The art of mindful colouring
On 2 August 2018 it is Colouring Book Day.
Colouring has enjoyed something of a renaissance in recent years. It is enjoyed by children and adults alike as a hobby, part of larger art projects and to assist with Mindfulness.
The first colouring book was, apparently, established in the late 1800’s in America by the McLoughlin Brothers. They released “The Little Folks Painting Book”. They continued to produce these books right up until the 1920’s. Since then the colouring book has evolved into something that the McLoughlin Brothers probably would not have ever imagined.

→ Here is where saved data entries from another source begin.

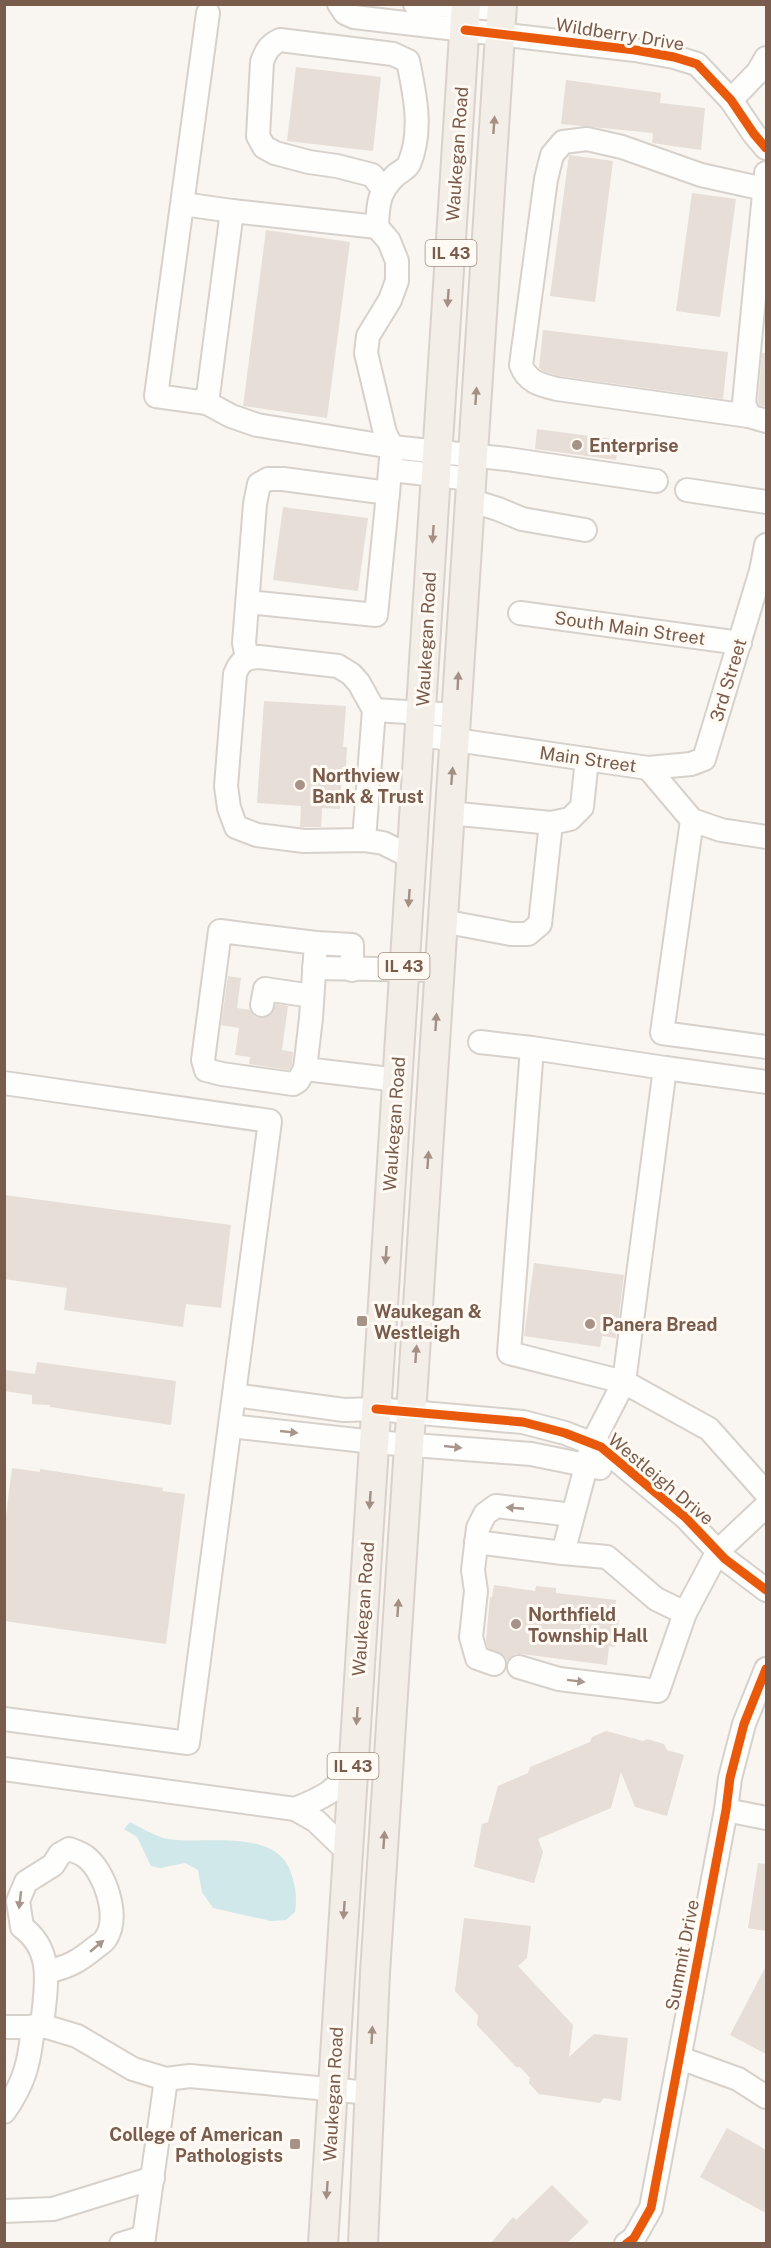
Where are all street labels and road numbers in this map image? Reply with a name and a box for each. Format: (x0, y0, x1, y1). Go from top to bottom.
street label: Wildberry Drive (554, 13, 686, 55)
street label: Waukegan Road (442, 86, 472, 222)
road number: IL 43 (426, 240, 476, 266)
street label: Waukegan Road (412, 571, 440, 707)
street label: South Main Street (553, 607, 707, 649)
street label: 3rd Street (705, 636, 751, 724)
street label: Main Street (538, 742, 638, 776)
road number: IL 43 (378, 953, 430, 979)
street label: Waukegan Road (379, 1056, 409, 1192)
street label: Westleigh Drive (604, 1429, 718, 1529)
street label: Waukegan Road (348, 1541, 378, 1677)
road number: IL 43 (328, 1753, 378, 1779)
street label: Summit Drive (661, 1898, 703, 2012)
street label: Waukegan Road (319, 2026, 347, 2162)

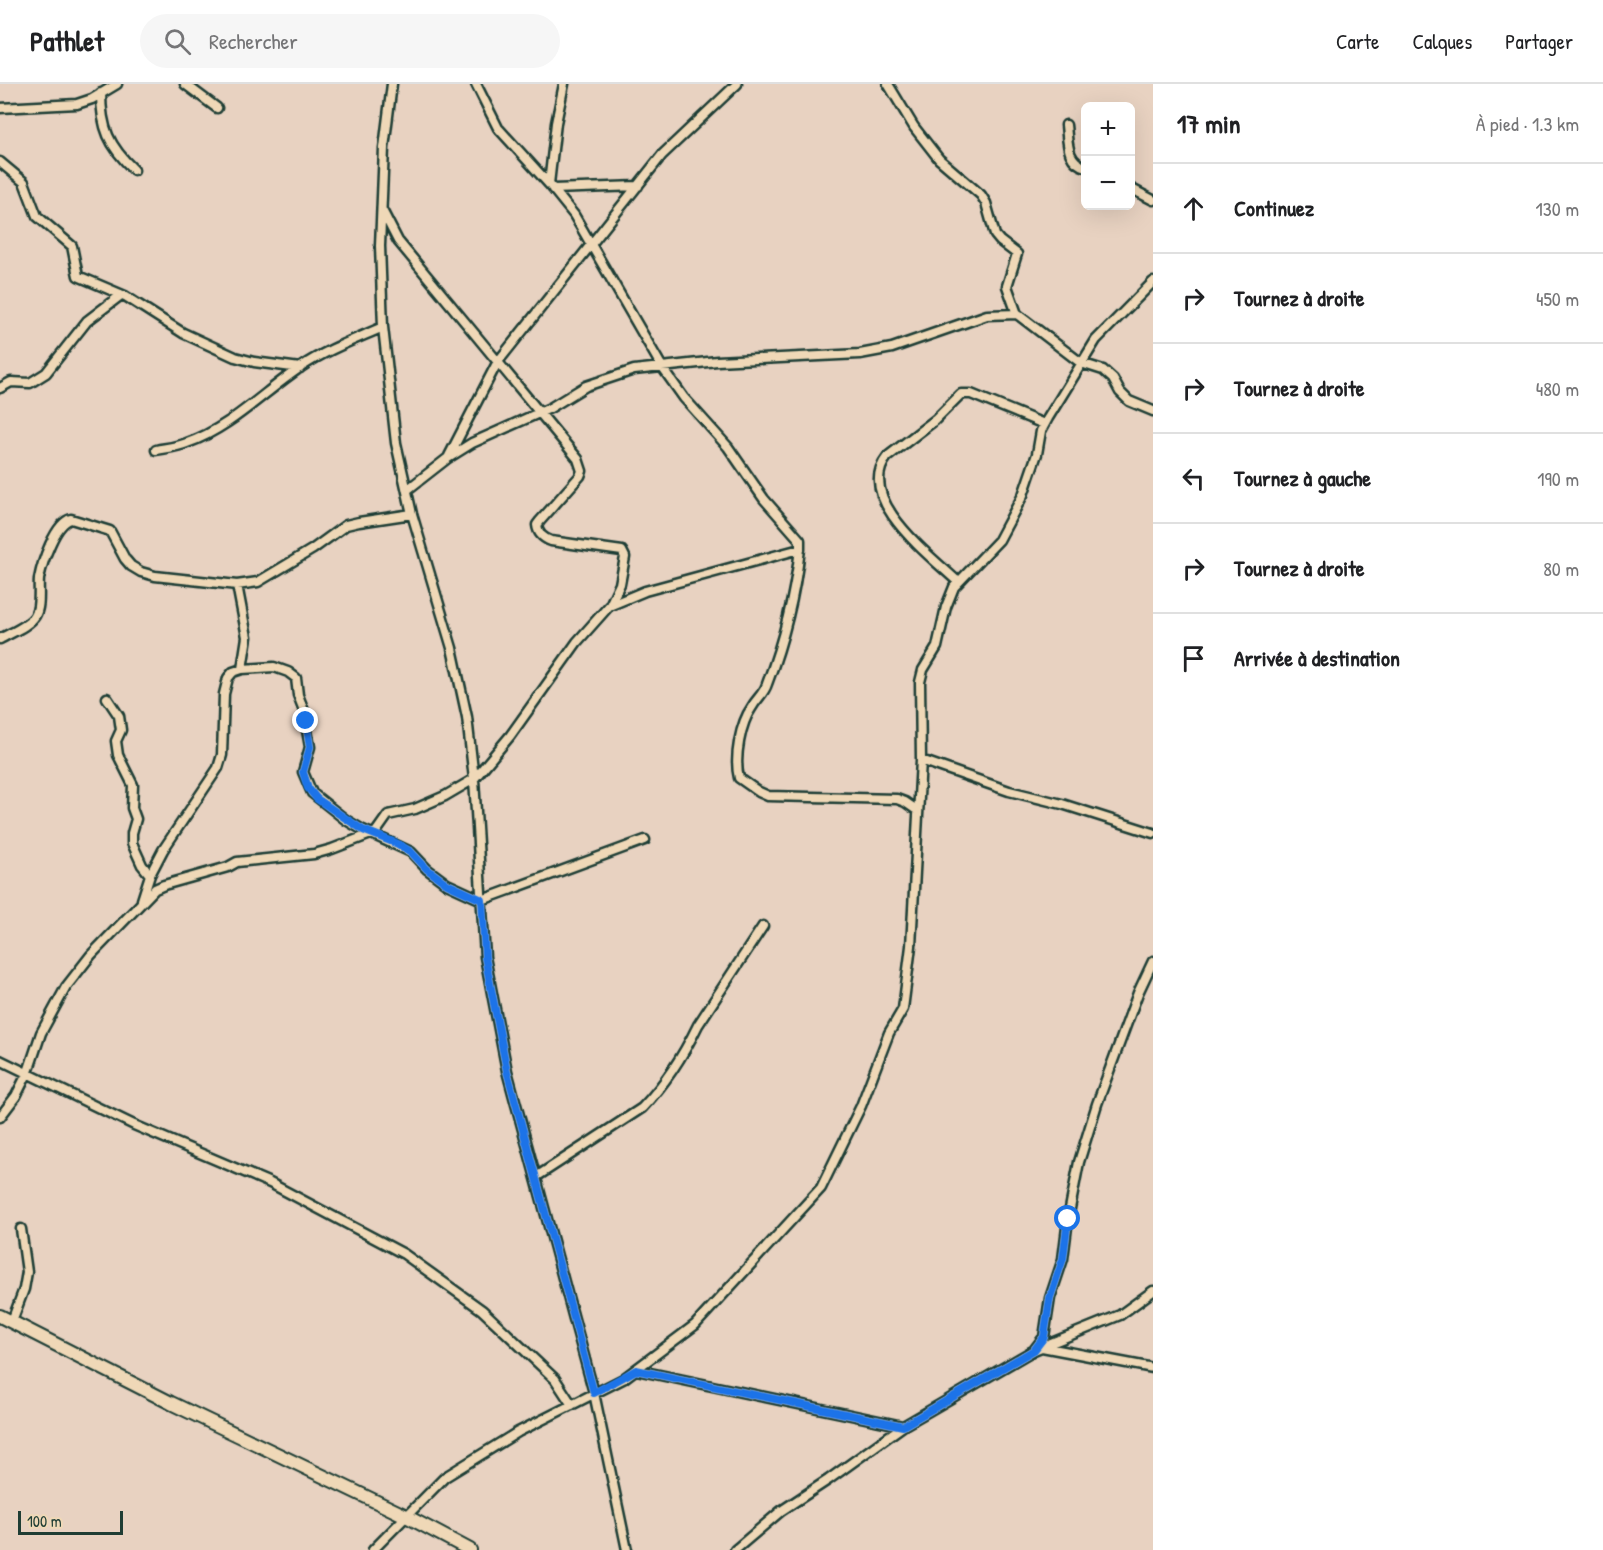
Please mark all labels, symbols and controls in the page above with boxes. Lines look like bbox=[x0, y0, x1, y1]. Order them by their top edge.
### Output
search box bbox=[140, 14, 560, 68]
text: Pathlet bbox=[30, 22, 104, 60]
icon: search bbox=[161, 25, 194, 58]
text: Rechercher bbox=[209, 26, 298, 56]
text: Carte bbox=[1336, 27, 1379, 56]
text: Calques bbox=[1412, 27, 1472, 56]
text: Partager bbox=[1505, 27, 1573, 56]
map controls bbox=[1081, 102, 1135, 210]
button: + bbox=[1081, 102, 1135, 156]
text: 17 min bbox=[1177, 106, 1241, 141]
text: À pied · 1.3 km bbox=[1476, 110, 1579, 137]
button: − bbox=[1081, 156, 1135, 210]
icon: ahead bbox=[1177, 192, 1210, 225]
text: Continuez bbox=[1234, 193, 1314, 223]
text: 130 m bbox=[1536, 195, 1579, 222]
icon: right bbox=[1177, 282, 1210, 315]
text: Tournez à droite bbox=[1234, 283, 1364, 313]
text: 450 m bbox=[1536, 285, 1579, 312]
icon: right bbox=[1177, 372, 1210, 405]
text: Tournez à droite bbox=[1234, 373, 1364, 403]
text: 480 m bbox=[1536, 375, 1579, 402]
icon: left bbox=[1177, 462, 1210, 495]
text: Tournez à gauche bbox=[1234, 463, 1371, 493]
text: 190 m bbox=[1537, 465, 1579, 492]
icon: right bbox=[1177, 552, 1210, 585]
text: Tournez à droite bbox=[1234, 553, 1364, 583]
text: 80 m bbox=[1543, 555, 1579, 582]
icon: arrive bbox=[1177, 642, 1210, 675]
text: Arrivée à destination bbox=[1234, 643, 1400, 673]
route end bbox=[292, 707, 318, 733]
route start bbox=[1054, 1205, 1080, 1231]
scale bar bbox=[18, 1508, 123, 1536]
text: 100 m bbox=[27, 1510, 62, 1532]

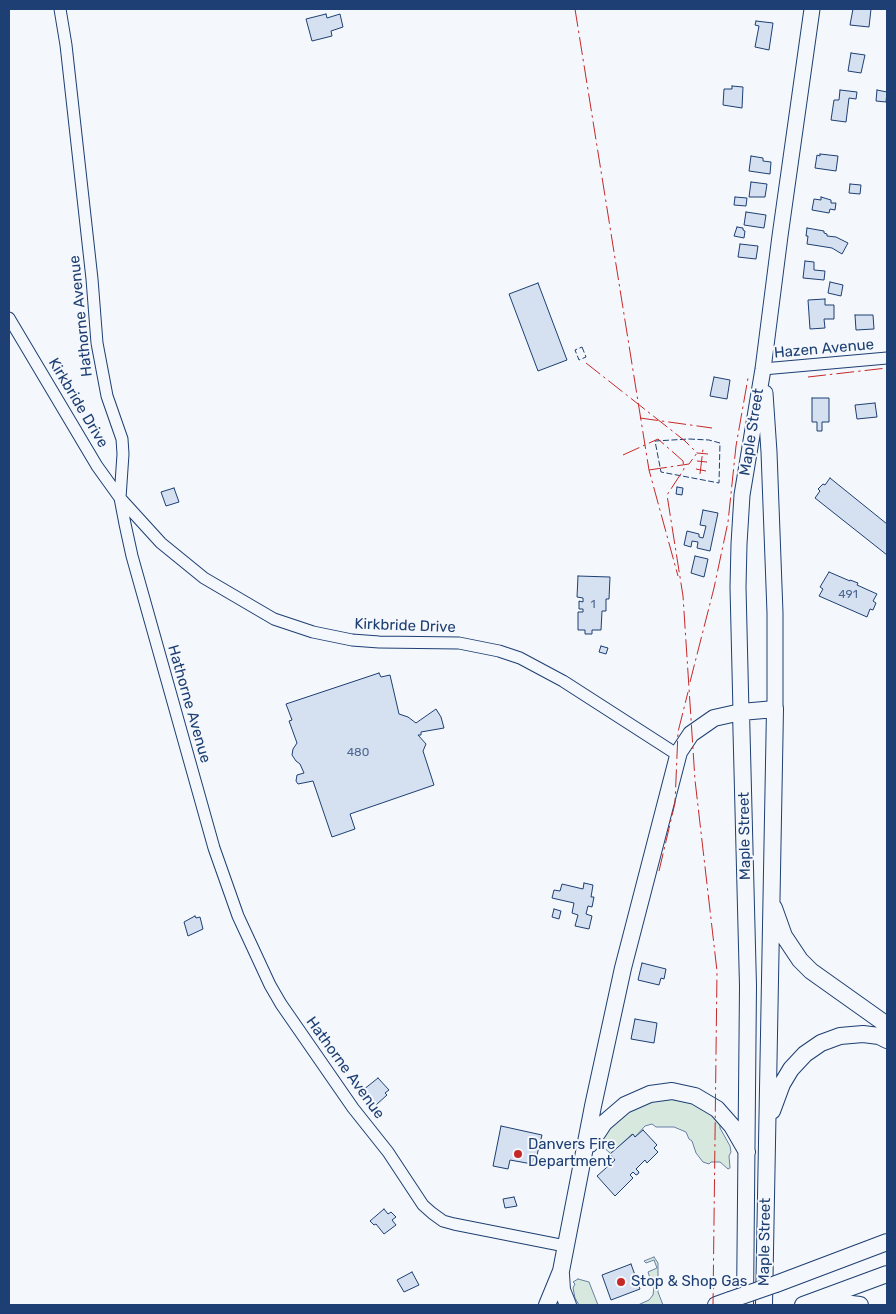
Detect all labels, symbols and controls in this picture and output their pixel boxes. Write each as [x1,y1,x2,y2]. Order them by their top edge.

I have always loved to colour, since a child. When I was little I used to take great pride in keeping my bold and bright colouring between the lines and ripping the pages out of the book to present as loving gifts to my family. I remember quite vividly a crudely coloured jungle scene pinned to the wall in our kitchen for many years. I do the same now with my own children.
My colouring has evolved though.
As a Mental Health Lawyer I receive information from Occupational Therapists and Art Therapists all of the time. I see how art and colouring is used to calm an anxious mind.
I decided to try it for myself.
In shops and online there is a myriad of Mindfulness Colouring books that there are on the market and I wonder, does it really work?
The sheer intricacies of the designs to colour make me think that actually colouring maybe anxiety inducing. But I was wrong.
I purchase a colouring book. And a set of colouring pencils that made my old stubby crayons I had as a child look very old fashioned.
With a design in the book that I liked the look of, off I go.
Hunched over that book I am completely absorbed in the task. Picking the colours without rules was liberating. Colouring and shading might seem monotonous but it is so soothing and, yes, my anxious mind is well and truly calmed.
I have since purchased and completed a number of these colouring books.
In fact I carry a pocket sized one with me. I colour at lunch time if the day is stressful. Or if I simply need a moment to still my mind. To remind myself to experience that moment as fully as I can rather than constantly anticipating the next problem, the next hurdle, the next task and so on.
Just to prove the point, here is my latest project….
Give it a go – being mindful doesn’t have to mean meditation, personal contemplation or other grounding techniques.
It can be the quiet and satisfying pursuit of pencil on paper.